- Deixa ver se eu compreendi, seu Irineu. A família do seu Jacques foi uma das fundadoras do seu bairro, mas tinha saído de lá. Aí o seu Jacques voltou a morar na casinha que era de seus avós, dois quarteirões abaixo da sua. E o senhor, cuja família tinha uma rixa antiga com a dele, achou que devia expulsá-lo da região.
- Exatamente, seu delegado, era minha obrigação.
- Foi então que o senhor contratou um vizinho de muro do seu Jacques para incomodá-lo, jogar lixo no seu terreno, roubar suas roupas do varal etc. Depois pagou o vizinho dos fundos para fazer a mesma coisa. E ainda se acertou com alguém que morava duas casas do outro lado para jogar pedras no telhado do seu desafeto.
- Isso mesmo. O senhor pode verificar que, como pessoa pacífica que sou, eu fiz de tudo para não me envolver diretamente.
- Mas aí o seu Jacques resolveu reagir. Pegou um por um e deu uma surra nos três. E prometeu bater ainda mais forte se eles não parassem com o que estavam fazendo.
- O senhor viu como eu tenho razão? É o que eu estou lhe dizendo, delegado, esse pessoal é agressivo, é perigoso. Nosso bairro só tem gente boa, não pode aceitar essa família de baderneiros no meio.
- Eu entendi seu ponto, mas convenhamos que até esse momento o seu Jacques estava mantendo uma desinteligência com terceiros sem nenhuma relação formal com o senhor. E mesmo assim o senhor encheu um caminhão de pedras, parou na frente da casa dele e passou a jogá-las pessoalmente no seu telhado.
- Pra aquele safado ver que não me enganou. Ele se acha o espertão, mas eu sei que enquanto batia nos três ele estava pensando em bater em mim. E eu sou calmo e ponderado, mas não tenho sangue de barata. Todos têm seu limite, tem uma hora que a gente estoura, é algo natural.

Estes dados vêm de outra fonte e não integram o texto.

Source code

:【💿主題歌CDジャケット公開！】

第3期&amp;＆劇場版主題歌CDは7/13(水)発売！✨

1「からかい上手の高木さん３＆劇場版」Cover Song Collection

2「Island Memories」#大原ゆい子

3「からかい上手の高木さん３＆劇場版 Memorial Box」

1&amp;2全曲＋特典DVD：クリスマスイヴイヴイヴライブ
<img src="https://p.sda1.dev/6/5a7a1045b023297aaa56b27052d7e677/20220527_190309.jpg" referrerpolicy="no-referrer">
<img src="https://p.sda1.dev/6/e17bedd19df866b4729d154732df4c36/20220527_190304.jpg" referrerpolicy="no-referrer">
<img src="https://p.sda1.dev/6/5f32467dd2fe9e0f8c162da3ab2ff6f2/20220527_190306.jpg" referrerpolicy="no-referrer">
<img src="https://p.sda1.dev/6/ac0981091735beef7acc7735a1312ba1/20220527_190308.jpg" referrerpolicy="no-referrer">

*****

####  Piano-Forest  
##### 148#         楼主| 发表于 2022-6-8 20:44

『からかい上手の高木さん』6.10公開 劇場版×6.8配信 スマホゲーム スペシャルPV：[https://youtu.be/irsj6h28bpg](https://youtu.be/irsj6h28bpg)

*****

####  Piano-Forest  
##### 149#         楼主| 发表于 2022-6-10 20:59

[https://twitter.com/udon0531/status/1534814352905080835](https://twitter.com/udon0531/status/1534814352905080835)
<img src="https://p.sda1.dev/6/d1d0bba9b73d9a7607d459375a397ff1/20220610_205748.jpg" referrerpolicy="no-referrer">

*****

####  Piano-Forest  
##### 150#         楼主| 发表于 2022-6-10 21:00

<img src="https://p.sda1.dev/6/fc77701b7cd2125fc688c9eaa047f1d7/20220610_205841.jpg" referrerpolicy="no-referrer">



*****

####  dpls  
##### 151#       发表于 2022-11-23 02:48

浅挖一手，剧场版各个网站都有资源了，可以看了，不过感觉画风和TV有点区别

- Olha, seu Irineu, eu vou fazer de conta que a gente nem teve essa conversa. Eu sou sincero, do ponto de vista legal é o senhor que pode ser acusado de vários crimes, até de formação de quadrilha. Não existe a mínima chance de eu abrir um BO como o senhor quer, sugerindo que lhe deem uma medida protetiva contra o seu Jacques. É possível até que ele lhe agrida e acabe impune, alegando legítima defesa.
- Meu Deus, meu Deus! Não há mais justiça nesse mundo, onde vamos parar? Então um homem não pode mais defender a sua família, o seu bairro? Eu não posso voltar pra casa desmoralizado, sem pelo menos um registro oficial das minhas queixas. O senhor precisa me ajudar.
- Bom, se o senhor se contentar com um documento que não vai servir pra nada, pode ter um jeito. Eu sugiro que o senhor se dirija à delegacia especializada de Ocorrências Não Usuais, que nós chamamos de ONU, e tente abrir seu BO por lá. Eles aceitam quase tudo que os outros recusam.
- Muito obrigado, delegado, tem alguém que eu deva procurar?
- Fale com o Guterrez. Mas vá depois das 16, quando ele solta a última fornada de pão e encerra o expediente na padaria. Ele não larga da sua verdadeira vocação, a ONU é só um bico pra ele ganhar um extra no fim do mês.